A few words from the Publisher:   When a guy is diagnosed the first thing that happens to him is denial. Acceptance should follow but how long it takes no body knows, is different on every person. On Michael Johnson it didn’t come right away. He asked the guy that gave it to him which is like asking the wind, if he was ok.  Now being diagnosed himself others would asked Michael and he would give them the same answer that was given to him; At least this is what  some of his sex partners say. The silliest thing is asking another guy if he is ok after you drop your pants. It happened to me and the answer was no. I trusted a condom and the word of this ex partner and if you were to ask all those thousand upon thousands that have contracted HIV they would say the same thing. I asked. Who did you asked? A guy that is in shock and in denial about such a private thing? Guys that are hot and are pursued it becomes an extra challenged. Even now that we have so much information and we have chemical ways to stay safe not just rubbers, still guys are asking and they will always get the same answer. To be rejected by a sex partner particularly if we know we are not going to transmit anything because of the information we poses: Prep, Undetectable viral load with adherence to anti retro viral drugs, which we know will keep our partner safe still when the moment comes to tell, is so hard! We expect the answer to be me too or is ok but we know that besides those two answers lays a rejection which can come with  a “take care man” to we have to get together sometime.

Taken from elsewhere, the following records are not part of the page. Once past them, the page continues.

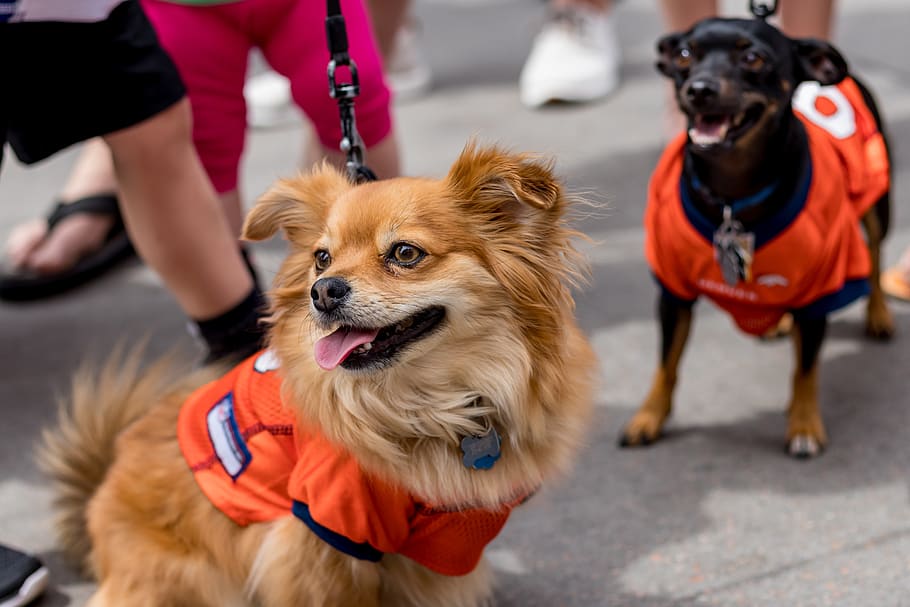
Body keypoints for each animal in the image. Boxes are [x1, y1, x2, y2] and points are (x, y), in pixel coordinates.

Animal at [41, 145, 600, 604]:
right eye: (321, 258)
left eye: (405, 253)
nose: (323, 290)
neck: (427, 407)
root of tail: (99, 488)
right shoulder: (324, 530)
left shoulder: (446, 539)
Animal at [624, 16, 896, 458]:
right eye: (684, 55)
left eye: (753, 58)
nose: (699, 89)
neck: (733, 196)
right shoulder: (673, 292)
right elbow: (666, 363)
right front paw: (649, 417)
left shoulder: (819, 292)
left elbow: (805, 370)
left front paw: (803, 425)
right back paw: (781, 322)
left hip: (877, 203)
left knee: (873, 259)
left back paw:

I am not about to absorb the HIV person from the responsibility to tell, but how stupid can the other person be? But the danger does not really come from guys that have been tested and have come to know they are HIV.  The danger comes from guys that don’t get tested or get tested once and think that is it for life.  Many guys don’t get tested at all because they know what happens to them in a way of responsibility if they are found positive. Meanwhile while not being tested they can always say and they do,  “I don’t have it.” So a don’t know I have not been tested becomes  a “I don’t have it.” Those are the truths but the worse truth is when the criminal system intervenes because that makes the person who has not been tested someone who will not get tested. Why get tested and have the responsibility to tell or “I will go to jail for the rest of my life. “ To the HIV’r be warn and play it safe and to the one that thinks he is negative asking wont help. Getting informed of how safely you can have sex with anybody is smart and will keep you safe. There are many couples sexually active and one of the partners is HIV. It’s no mystery and is not something that will take anything from your sex lives.